- _TASK TO COMPLETE_
Retype everything in the listing, leaving each line exactly as it is.

= Beginning of Section =

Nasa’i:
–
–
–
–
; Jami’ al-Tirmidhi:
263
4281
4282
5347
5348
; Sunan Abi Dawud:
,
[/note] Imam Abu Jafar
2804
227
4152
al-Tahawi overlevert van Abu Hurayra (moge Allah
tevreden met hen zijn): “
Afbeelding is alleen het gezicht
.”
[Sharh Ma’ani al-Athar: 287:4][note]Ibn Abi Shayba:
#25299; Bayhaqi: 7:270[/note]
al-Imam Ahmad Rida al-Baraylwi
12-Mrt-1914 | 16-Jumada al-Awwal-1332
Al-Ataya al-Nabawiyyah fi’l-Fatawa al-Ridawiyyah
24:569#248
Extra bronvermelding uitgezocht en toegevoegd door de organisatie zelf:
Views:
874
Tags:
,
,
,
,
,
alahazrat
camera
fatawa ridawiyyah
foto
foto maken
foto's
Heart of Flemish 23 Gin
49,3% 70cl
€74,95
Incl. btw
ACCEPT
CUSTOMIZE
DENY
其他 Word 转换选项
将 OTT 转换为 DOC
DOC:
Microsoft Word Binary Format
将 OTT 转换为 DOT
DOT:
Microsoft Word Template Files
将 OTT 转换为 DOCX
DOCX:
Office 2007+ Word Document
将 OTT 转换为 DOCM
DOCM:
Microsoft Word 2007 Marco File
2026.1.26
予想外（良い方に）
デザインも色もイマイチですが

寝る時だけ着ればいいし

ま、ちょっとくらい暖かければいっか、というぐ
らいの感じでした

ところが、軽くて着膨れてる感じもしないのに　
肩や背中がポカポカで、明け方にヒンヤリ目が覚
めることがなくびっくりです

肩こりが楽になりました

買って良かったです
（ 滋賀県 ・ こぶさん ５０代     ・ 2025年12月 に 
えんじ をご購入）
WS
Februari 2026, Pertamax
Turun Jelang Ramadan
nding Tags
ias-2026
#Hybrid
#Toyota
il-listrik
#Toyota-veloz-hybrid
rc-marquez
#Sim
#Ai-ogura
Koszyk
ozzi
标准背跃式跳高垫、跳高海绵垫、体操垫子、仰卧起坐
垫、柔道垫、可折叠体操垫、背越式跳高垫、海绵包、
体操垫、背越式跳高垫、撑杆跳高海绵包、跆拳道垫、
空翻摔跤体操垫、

= End of Section =

- _WRITTEN RESPONSE_
Nasa’i:
–
–
–
–
; Jami’ al-Tirmidhi:
263
4281
4282
5347
5348
; Sunan Abi Dawud:
,
[/note] Imam Abu Jafar
2804
227
4152
al-Tahawi overlevert van Abu Hurayra (moge Allah
tevreden met hen zijn): “
Afbeelding is alleen het gezicht
.”
[Sharh Ma’ani al-Athar: 287:4][note]Ibn Abi Shayba:
#25299; Bayhaqi: 7:270[/note]
al-Imam Ahmad Rida al-Baraylwi
12-Mrt-1914 | 16-Jumada al-Awwal-1332
Al-Ataya al-Nabawiyyah fi’l-Fatawa al-Ridawiyyah
24:569#248
Extra bronvermelding uitgezocht en toegevoegd door de organisatie zelf:
Views:
874
Tags:
,
,
,
,
,
alahazrat
camera
fatawa ridawiyyah
foto
foto maken
foto's
Heart of Flemish 23 Gin
49,3% 70cl
€74,95
Incl. btw
ACCEPT
CUSTOMIZE
DENY
其他 Word 转换选项
将 OTT 转换为 DOC
DOC:
Microsoft Word Binary Format
将 OTT 转换为 DOT
DOT:
Microsoft Word Template Files
将 OTT 转换为 DOCX
DOCX:
Office 2007+ Word Document
将 OTT 转换为 DOCM
DOCM:
Microsoft Word 2007 Marco File
2026.1.26
予想外（良い方に）
デザインも色もイマイチですが

寝る時だけ着ればいいし

ま、ちょっとくらい暖かければいっか、というぐ
らいの感じでした

ところが、軽くて着膨れてる感じもしないのに　
肩や背中がポカポカで、明け方にヒンヤリ目が覚
めることがなくびっくりです

肩こりが楽になりました

買って良かったです
（ 滋賀県 ・ こぶさん ５０代     ・ 2025年12月 に 
えんじ をご購入）
WS
Februari 2026, Pertamax
Turun Jelang Ramadan
nding Tags
ias-2026
#Hybrid
#Toyota
il-listrik
#Toyota-veloz-hybrid
rc-marquez
#Sim
#Ai-ogura
Koszyk
ozzi
标准背跃式跳高垫、跳高海绵垫、体操垫子、仰卧起坐
垫、柔道垫、可折叠体操垫、背越式跳高垫、海绵包、
体操垫、背越式跳高垫、撑杆跳高海绵包、跆拳道垫、
空翻摔跤体操垫、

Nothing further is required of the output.